REPUBLIKA.CO.ID, WELLINGTON – Pemerintah Selandia Baru telah menangguhkan dialog bilateral resmi dalam bidang hak asasi manusia (HAM) dengan Iran. Wellington menilai, dialog semacam itu tak dapat lagi dipertahankan karena HAM ditolak di Iran.
Menteri Luar Negeri Selandia Baru Nanaia Mahuta mengatakan, pendekatan bilateral dengan Iran di bidang HAM tak dapat dilanjutkan. Terlebih ketika melihat Teheran merespons aksi unjuk rasa memprotes kematian Mahsa Amini dengan brutal dan represif.
“Kekerasan terhadap perempuan, anak perempuan atau anggota masyarakat Iran lainnya untuk mencegah pelaksanaan HAM universal mereka tidak dapat diterima dan harus diakhiri. Ini jelas merupakan masa yang sulit bagi rakyat Iran,” kata Mahuta dalam sebuah pernyataan, Senin (31/10/2022).
Pada Rabu (26/10/2022) pekan lalu, Selandia Baru telah memperbarui peringatan perjalanannya ke Iran. Ia pun mendesak warganya yang masih berada di negara tersebut untuk segera pergi.

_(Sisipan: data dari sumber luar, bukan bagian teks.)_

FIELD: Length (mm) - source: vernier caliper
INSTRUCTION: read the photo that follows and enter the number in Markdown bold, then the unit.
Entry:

Selandia Baru dan Iran telah mengadakan dialog di bidang HAM pada 2018. Kedua negara berharap hal itu dapat memajukan masalah dan keprihatinan di bidang HAM. Pembicaraan putaran pertama diadakan pada 2021. Sementara dialog lanjutan atau putaran kedua diagendakan berlangsung tahun ini.
Saat ini Iran tengah dibekap krisis akibat gelombang unjuk rasa memprotes kematian Mahsa Amini, perempuan berusia 22 tahun. Pada 13 September lalu, dia ditangkap polisi moral Iran di Teheran. Penangkapan tersebut dilakukan karena hijab yang dikenakan Amini dianggap tak ideal. Di Iran memang terdapat peraturan berpakaian ketat untuk wanita, salah satunya harus mengenakan hijab saat berada di ruang publik.

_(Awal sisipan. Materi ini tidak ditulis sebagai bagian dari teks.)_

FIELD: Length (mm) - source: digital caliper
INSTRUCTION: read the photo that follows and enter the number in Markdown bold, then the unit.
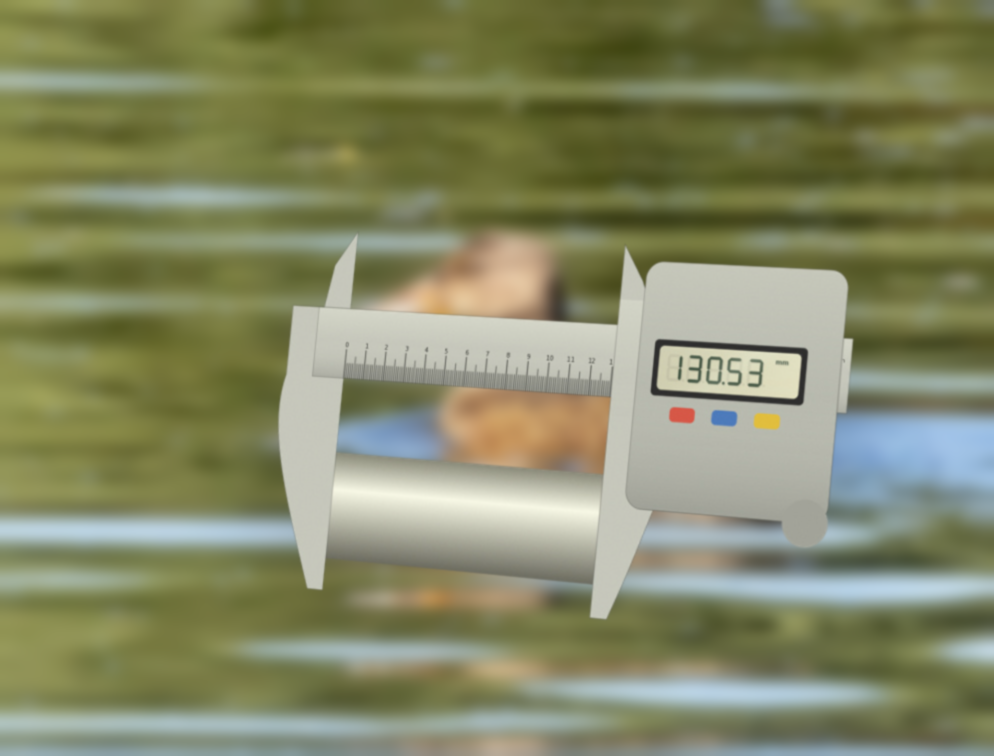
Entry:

Setelah ditangkap polisi moral, Amini ditahan. Ketika berada dalam tahanan, dia diduga mengalami penyiksaan. PBB mengaku menerima laporan bahwa Amini dipukuli di bagian kepala menggunakan pentungan. Selain itu, kepala Amini pun disebut dibenturkan ke kendaraan.
Setelah ditangkap dan ditahan, Amini memang tiba-tiba dilarikan ke rumah sakit. Kepolisian Teheran mengklaim, saat berada di tahanan, Amini mendadak mengalami masalah jantung. Menurut keterangan keluarga, Amini dalam keadaan sehat sebelum ditangkap dan tidak pernah mengeluhkan sakit jantung. Amini dirawat dalam keadaan koma dan akhirnya mengembuskan napas terakhirnya pada 16 September lalu.
Kematian Amini dan dugaan penyiksaan yang dialaminya seketika memicu kemarahan publik. Warga Iran turun ke jalan dan menggelar demonstrasi untuk memprotes tindakan aparat terhadap Amini. Perempuan-perempuan Iran turut berpartisipasi dalam aksi tersebut. Mereka bahkan melakukan aksi pembakaran hijab sebagai bentuk protes. Menurut kelompok Iran Human Rights, hingga 25 Oktober lalu, tercatat setidaknya 234 orang telah tewas selama aksi unjuk rasa memprotes kematian Mahsa Amini berlangsung.